Я тоже поднялся, вытер выступившие слёзы и сказал:

— Извините… Я вспомнил, как вы добивались, чтобы Морана услышала вас…

«Ни фига не смешно!» — обиделся Чёрный.

— Ну да, не смешно, — согласился я с ним и сказал, обращаясь уже к Григорию Ефимовичу: — Так вы не заставите братьев услышать вас. Если будете действовать теми же методами, как с Мораной.

— Я вижу, ты уже пришёл в себя? — перебил меня Григорий Ефимович. — Отнеси чашку и пошли тренироваться! Теряем время! Его и так мало осталось.

Я думал, что снова буду гонять огненный шарик внутри тела, но Григорий Ефимович заставил работать с движением. Моя задача была делать упражнения и отслеживать движение внутри себя, смотреть, чтобы оно не прерывалось.

Получалось плохо.

Мне было хреново. Я никак не мог сосредоточиться.

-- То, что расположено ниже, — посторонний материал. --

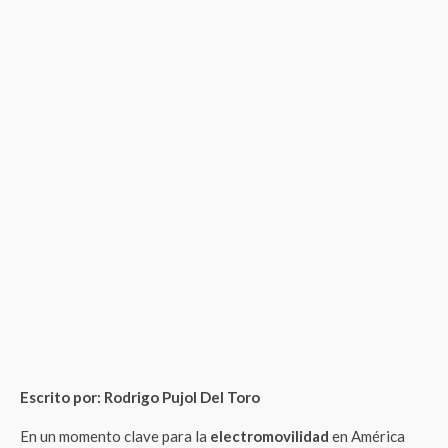
Escrito por: Rodrigo Pujol Del Toro
En un momento clave para la
electromovilidad
en América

Поток был… как бы это сказать… тонким, в смысле, призрачным, а моё внимание, как грубые лапищи… Я никак не мог удержать его, движение постоянно рвалось и ускользало.

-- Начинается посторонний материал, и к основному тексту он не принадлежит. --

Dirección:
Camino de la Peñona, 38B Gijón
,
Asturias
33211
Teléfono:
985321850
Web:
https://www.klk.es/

Я начинал снова и снова, и всякий раз тут же останавливался.

Теряя поток в очередной раз, я понял, что с Мариной нужно поговорить.

Эта мысль росла, пока не стала доминирующей.

В какой-то момент я просто развернулся и ушёл с поляны.

Ну, как ушёл? Григорий Ефимович сказал, что на сегодня хватит. Мол, всё равно толку нет.

У огня стояла Агафья Ефимовна. И так-то хмурая, в этот раз она превзошла себя. Казалось, сейчас посыплются громы и молнии. Но она просто стояла и мешала варево в котле. Ни Марины, ни Ритки рядом не было. Да и парни помощники по кухне куда-то испарились. И Николая на моём чурбаке не было…

Я оглянулся, и увидел Николая с лопатой на строительстве землянки. Маринины туфли блестели под столом. Значит, лапти он уже сплёл…

Я подошёл к огню и протянул руки. Не то, чтобы я замёрз, но огонь влёк меня. Около огня я чувствовал себя увереннее.

— Ты чего так рано? — спросила Агафья Ефимовна.

Я пожал плечами. Не говорить же ей, что я хочу прояснить всё между мной и Мариной.

Агафья Ефимовна качнула головой, словно услышала мой ответ и приняла его. Помешала ещё немного, а потом сказала негромко:

— Рите ещё хуже, чем тебе.

— Почему это? — возмутился я.

Да разве можно сравнить мои страдания и её⁈

— Ты Марину едва знал, а она потеряла близкую подругу.

Слова Агафьи Ефимовны обожгли.

— Что с Мариной? — Я аж подскочил, а воображение нарисовало самые страшные картины.

Я в один миг представил, что Марины больше нет, что она умерла… Убита, пока я там пытался поймать движение, и никто не заступился за неё…

Я готов был бежать к ней и…

— С ней-то всё в порядке, — грустно усмехнулась Агафья Ефимовна. И добавила: — А вот с Ритой… Когда узнаёшь, что человек, которому ты всецело доверял, с мнением которого всегда считался, для которого всегда был открыт… И тут узнаёшь, что на самом деле он манипулировал тобой.